(Passage shown)
※

Movie Review: Stop me if you've heard this one before...
Summary: 3 Stars

William Dieterle's Elephant Walk is basically Rebecca in the Naked Jungle, with a dead father replacing a dead wife, Abraham Sofaer made up to look surprisingly like Ben Kingsley in the Judith Anderson role and elephants bringing the house down instead of ants. This time it's Elizabeth Taylor (replacing an increasingly erratic Vivien Leigh, who is still reputedly visible in some long shots) as the nice English girl who discovers that her nice husband Peter Finch is still living in the terrible shadow of his father, who bloody-mindedly built their tea plantation bungalow across the path the elephants used to use to get to the river. While the elephants try to reassert their right of way, the rains are late and the natives go down with cholera, Liz falls for Dana Andrews' more clear-eyed overseer, but this being 1953 and as in thrall to the ghost of Daphne Du Maurier as Finch is to `The Governor', it's a foregone conclusion that this one will end in flames and the sanctity of marriage reaffirmed. Fairly typical studio product, but entertaining enough in its shamelessly derivative way. And don't forget to look out for the present the lead elephant leaves in its wake as it heads down the hill to Elephant Walk!

※

(Exercise 1)
Translate this sentence from the Elephant Walk review into Spanish: "Fairly typical studio product, but entertaining enough in its shamelessly derivative way."
(Exercise 2)
Name every performer that the Elephant Walk review places in a role in the film. Leave out anyone it says was replaced.
(Exercise 3)
Write a continuation of the Elephant Walk review, starting after its final sentence.

(Available data)
※

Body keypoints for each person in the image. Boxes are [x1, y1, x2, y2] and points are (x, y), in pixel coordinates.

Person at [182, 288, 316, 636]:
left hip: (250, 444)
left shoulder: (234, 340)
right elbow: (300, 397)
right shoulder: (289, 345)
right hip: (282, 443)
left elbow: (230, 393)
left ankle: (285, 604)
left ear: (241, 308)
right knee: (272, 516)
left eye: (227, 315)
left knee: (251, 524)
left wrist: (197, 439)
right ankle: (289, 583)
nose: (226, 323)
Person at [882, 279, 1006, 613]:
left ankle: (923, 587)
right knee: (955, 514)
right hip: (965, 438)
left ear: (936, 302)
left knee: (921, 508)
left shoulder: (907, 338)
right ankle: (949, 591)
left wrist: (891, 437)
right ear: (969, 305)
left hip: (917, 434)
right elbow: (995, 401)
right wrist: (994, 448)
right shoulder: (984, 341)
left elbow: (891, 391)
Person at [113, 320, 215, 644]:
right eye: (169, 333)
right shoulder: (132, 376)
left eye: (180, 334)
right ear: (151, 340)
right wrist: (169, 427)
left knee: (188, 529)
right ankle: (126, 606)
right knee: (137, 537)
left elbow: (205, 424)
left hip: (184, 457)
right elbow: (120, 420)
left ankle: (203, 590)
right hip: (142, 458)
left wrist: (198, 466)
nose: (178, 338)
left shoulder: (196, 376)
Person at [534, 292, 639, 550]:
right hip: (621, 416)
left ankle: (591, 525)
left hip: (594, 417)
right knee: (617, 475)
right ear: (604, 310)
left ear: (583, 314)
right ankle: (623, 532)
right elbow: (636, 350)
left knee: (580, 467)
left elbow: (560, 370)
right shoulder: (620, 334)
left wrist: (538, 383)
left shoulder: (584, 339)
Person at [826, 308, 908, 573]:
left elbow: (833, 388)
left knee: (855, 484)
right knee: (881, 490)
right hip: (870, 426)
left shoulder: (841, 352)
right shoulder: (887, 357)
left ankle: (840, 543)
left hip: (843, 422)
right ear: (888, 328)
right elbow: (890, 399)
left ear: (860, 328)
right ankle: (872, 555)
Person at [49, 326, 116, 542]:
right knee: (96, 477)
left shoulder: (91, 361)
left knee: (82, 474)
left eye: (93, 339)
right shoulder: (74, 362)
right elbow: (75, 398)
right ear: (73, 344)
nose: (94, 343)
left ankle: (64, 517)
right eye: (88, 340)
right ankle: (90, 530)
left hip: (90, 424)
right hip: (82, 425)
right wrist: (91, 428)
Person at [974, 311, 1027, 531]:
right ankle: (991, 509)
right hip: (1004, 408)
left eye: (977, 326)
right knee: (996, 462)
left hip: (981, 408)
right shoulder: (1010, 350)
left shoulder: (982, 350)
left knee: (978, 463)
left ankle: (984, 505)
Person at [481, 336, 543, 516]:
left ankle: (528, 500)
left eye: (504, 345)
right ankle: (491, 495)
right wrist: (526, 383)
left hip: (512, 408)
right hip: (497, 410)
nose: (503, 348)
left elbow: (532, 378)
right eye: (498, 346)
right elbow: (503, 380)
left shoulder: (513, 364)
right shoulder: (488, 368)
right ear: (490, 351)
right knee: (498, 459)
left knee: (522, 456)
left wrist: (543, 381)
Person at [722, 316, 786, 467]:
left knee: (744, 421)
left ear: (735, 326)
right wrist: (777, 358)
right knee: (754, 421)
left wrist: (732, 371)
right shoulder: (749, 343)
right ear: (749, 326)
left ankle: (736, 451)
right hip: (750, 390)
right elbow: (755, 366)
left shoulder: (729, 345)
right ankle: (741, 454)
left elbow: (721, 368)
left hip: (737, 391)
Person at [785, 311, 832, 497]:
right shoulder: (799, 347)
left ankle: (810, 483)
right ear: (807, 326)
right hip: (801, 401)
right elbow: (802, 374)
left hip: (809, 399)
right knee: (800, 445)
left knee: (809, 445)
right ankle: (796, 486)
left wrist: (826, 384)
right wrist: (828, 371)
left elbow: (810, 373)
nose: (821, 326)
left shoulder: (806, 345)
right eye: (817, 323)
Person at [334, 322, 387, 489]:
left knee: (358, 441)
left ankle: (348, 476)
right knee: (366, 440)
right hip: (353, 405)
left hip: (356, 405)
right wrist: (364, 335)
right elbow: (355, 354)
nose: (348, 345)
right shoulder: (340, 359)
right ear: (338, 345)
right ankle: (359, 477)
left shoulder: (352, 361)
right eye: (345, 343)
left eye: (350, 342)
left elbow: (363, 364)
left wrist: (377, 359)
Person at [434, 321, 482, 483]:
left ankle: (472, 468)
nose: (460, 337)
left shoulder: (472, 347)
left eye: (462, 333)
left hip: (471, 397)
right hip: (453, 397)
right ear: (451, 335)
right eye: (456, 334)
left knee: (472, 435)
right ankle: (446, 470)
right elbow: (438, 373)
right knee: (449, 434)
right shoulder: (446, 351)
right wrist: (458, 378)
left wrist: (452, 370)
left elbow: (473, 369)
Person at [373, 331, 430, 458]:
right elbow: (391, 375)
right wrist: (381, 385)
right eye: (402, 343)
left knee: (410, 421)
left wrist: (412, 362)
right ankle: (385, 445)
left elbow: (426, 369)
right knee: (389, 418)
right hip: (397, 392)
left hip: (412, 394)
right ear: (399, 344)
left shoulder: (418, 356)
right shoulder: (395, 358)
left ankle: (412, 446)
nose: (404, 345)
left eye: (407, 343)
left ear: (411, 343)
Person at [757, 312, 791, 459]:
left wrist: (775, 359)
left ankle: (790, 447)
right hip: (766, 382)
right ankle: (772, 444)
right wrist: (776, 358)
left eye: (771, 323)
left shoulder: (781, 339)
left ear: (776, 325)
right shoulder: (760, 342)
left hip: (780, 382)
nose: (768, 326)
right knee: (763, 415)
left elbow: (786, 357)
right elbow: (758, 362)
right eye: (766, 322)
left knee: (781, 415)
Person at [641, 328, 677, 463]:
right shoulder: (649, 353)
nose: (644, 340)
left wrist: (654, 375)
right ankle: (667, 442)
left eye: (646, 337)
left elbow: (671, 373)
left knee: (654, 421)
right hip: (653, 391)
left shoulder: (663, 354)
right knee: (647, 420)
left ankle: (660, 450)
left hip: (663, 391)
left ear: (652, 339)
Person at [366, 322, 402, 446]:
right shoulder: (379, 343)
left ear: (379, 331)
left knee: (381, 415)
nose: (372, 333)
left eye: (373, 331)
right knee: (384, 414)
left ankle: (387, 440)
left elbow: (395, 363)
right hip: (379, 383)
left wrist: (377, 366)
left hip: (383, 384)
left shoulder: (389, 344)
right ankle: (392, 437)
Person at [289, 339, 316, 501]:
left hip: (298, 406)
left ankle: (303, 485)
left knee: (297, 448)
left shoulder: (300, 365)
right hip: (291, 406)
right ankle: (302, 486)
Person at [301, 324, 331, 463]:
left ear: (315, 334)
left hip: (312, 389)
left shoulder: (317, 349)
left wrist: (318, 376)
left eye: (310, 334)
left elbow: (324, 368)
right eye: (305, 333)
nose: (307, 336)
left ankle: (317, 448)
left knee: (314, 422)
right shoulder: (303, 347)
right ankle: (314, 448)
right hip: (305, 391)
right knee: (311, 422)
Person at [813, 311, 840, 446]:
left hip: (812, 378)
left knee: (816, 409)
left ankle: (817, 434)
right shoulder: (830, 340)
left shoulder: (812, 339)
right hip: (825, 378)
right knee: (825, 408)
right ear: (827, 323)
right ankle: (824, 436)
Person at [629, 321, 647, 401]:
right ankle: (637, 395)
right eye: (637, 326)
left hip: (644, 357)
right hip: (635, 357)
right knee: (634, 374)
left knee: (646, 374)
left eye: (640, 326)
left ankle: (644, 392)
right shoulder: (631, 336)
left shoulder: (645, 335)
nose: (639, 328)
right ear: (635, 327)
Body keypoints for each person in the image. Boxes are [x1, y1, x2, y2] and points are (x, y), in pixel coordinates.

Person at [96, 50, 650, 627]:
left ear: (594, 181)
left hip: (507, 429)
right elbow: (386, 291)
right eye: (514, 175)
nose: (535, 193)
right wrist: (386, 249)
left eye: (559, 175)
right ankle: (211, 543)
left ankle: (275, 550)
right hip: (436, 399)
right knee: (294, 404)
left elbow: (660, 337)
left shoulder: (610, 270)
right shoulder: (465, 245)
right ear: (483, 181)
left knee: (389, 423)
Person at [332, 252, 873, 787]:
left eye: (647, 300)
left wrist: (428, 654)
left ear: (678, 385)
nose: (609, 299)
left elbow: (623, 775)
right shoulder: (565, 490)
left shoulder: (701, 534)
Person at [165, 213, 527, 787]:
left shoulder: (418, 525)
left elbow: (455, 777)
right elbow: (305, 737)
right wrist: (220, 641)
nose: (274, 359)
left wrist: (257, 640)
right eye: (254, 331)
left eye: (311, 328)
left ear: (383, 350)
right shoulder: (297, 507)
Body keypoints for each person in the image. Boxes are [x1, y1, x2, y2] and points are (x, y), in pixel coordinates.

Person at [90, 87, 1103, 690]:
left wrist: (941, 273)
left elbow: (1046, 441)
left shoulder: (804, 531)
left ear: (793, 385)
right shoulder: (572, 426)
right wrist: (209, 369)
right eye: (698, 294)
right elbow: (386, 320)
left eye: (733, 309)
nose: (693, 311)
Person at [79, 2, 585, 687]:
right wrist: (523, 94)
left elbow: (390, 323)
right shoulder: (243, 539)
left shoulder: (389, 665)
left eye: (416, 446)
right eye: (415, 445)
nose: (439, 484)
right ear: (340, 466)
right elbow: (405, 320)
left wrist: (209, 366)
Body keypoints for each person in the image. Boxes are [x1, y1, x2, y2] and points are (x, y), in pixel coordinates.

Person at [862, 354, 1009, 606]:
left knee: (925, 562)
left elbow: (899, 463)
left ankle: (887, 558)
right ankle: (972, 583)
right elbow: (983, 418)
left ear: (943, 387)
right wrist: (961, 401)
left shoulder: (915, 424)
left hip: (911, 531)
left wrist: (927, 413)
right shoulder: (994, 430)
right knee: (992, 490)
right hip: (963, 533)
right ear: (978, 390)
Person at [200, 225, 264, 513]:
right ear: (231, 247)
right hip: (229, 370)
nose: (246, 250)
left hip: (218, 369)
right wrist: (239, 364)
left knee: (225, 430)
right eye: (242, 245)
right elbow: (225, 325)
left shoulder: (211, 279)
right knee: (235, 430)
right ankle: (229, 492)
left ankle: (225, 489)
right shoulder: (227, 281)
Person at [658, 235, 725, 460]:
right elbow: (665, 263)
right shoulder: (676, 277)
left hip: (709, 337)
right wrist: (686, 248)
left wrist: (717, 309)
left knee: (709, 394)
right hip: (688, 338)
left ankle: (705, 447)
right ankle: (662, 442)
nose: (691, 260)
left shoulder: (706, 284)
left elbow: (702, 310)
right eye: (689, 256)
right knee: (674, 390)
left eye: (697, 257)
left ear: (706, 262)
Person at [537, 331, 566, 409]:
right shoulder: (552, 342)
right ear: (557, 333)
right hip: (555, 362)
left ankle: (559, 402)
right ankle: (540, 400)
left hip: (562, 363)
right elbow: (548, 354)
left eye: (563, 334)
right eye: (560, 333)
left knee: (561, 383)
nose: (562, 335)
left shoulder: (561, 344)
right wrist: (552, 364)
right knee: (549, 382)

※

(Exercise output 1)
Un producto de estudio bastante típico, pero lo bastante entretenido a su manera descaradamente derivativa.

(Exercise output 2)
Abraham Sofaer, Elizabeth Taylor, Peter Finch, Dana Andrews

(Exercise output 3)
No extras, but the DVD boasts a good transfer in the original fullframe ratio.

Movie Review: Jungle Soap
Summary: 3 Stars

For a good two-thirds of "Elephant Walk" the film is bogged down by uninteresting melodramatics, namely a love triangle involving the film's principal actors(Elizabeth Taylor, Peter Finch, Dana Andrews). The last third of the film is redeemed by a compelling cholera epidemic and a well staged elephant stampede in the film's setting, a tea plantation in Ceylon. The main actors acquit themselves well despite the fact that they are participating in an opulently staged soap opera. Other pluses here are the stunning interior designs and gorgeous Edith Head creations. Of course, young Liz is stunning to look at. That said, if you want to check out a better plantation melodrama "The Naked Jungle" with Charlton Heston and Eleanor Parker would be well worth your while.

Movie Review: Good movie
Summary: 3 Stars

I remember watching this movie when I was younger and loved it, then!
It just didn't do for me now what it did back then. Still, I'm glad I bought it. It's nice to watch them good ol' classics when you don't have cable:) Besides, they don't make them like they use to!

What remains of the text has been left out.